I think there's a bit of a mismatch in the terminology that you're
using.  I'll try to help:

On Wed, Jun 5, 2013 at 10:59 AM,  <pavankumar.p@globaledgesoft.com> wrote:
> Hi All,
>    I understand that hash generated by "sha256" is encrypted,

sha256 is a type of cryptographic hash algorithm.  It is a one-way
transformation of some data.  In this case, the hash isn't encrypted,
it just has desirable properties when acting as a strong checksum over
some dataset.

The hash passed in during setup (for the table) is the root hash of a
hash tree (also called Merkle Trees).  It is a checksum over the depth
below it in the tree which in turn is a checksum over the depth below
it, until the leaf nodes on the tree are the blocks-on-disk
themselves.  The self-checked tree structure provides transitive
integrity assurances verifiable at any time if you have the full data
set and the root hash.  It is possible to allow partial verification
of any path through the tree if the nodes along the path from the leaf
to the root are precomputed and made available.  dm-verity takes
advantage of this property to provide high performance integrity
assurances.

> but is there any way to corrupt hash value stored in hash device?

The hash tree that lives on the hash device is completely untrusted.

══════

Using the information –
A) Return the part of the dm-verity reply from "I think there's" to "some dataset.".
B) Can you condense the paragraph of the dm-verity reply that begins "The hash passed in during setup" into a shorter version that keeps its main facts?
C) In the dm-verity reply, what kind of algorithm is sha256 said to be?

Listed records –
══════

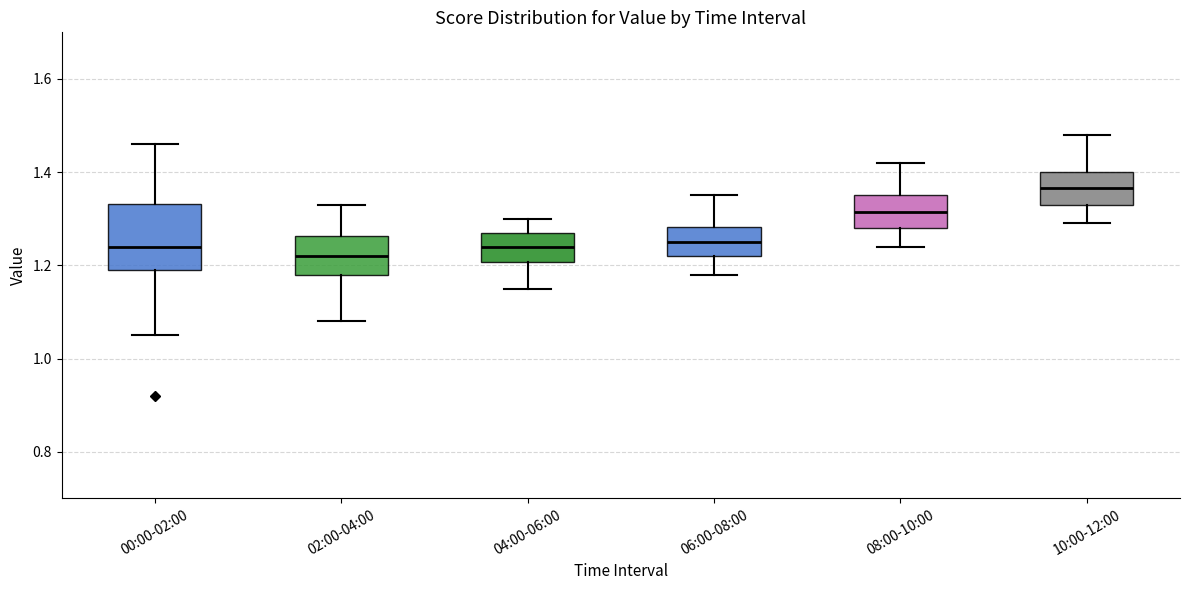

Which box has the highest median line?

10:00-12:00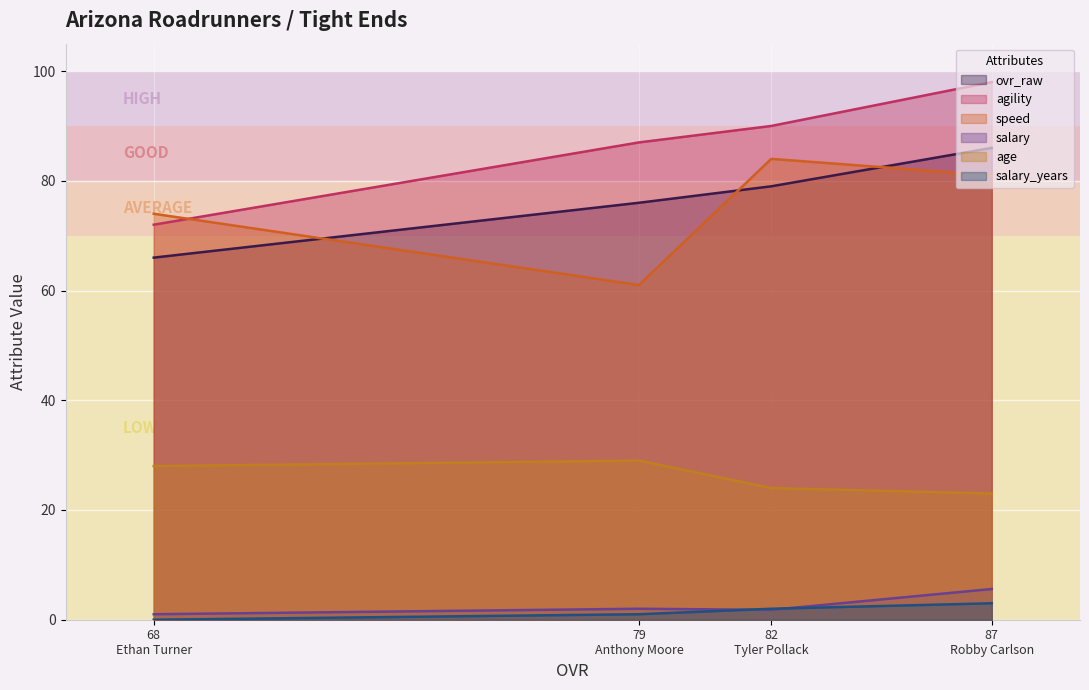

How many data points in ovr_raw are above 79?

1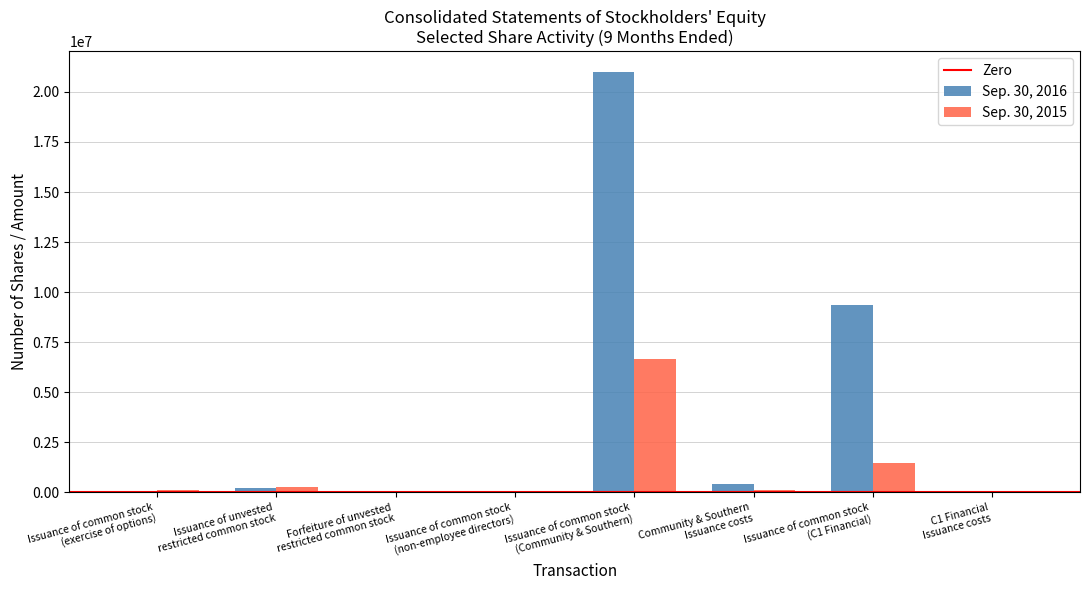

Which series has the largest total across all categories?

Sep. 30, 2016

══════

Solutions to the tasks –
A)
I think there's a bit of a mismatch in the terminology that you're
using.  I'll try to help:

On Wed, Jun 5, 2013 at 10:59 AM,  <pavankumar.p@globaledgesoft.com> wrote:
> Hi All,
>    I understand that hash generated by "sha256" is encrypted,

sha256 is a type of cryptographic hash algorithm.  It is a one-way
transformation of some data.  In this case, the hash isn't encrypted,
it just has desirable properties when acting as a strong checksum over
some dataset.

B) The root hash passed in at setup is the top of a hash tree (Merkle tree). Each level is a checksum over the level below it, down to the leaf nodes, which are the blocks on disk. With the full data set and the root hash, integrity can be verified at any time. If the nodes from a leaf to the root are precomputed and available, any path can be partially verified. dm-verity uses this property to provide high-performance integrity assurances.

C) A cryptographic hash algorithm.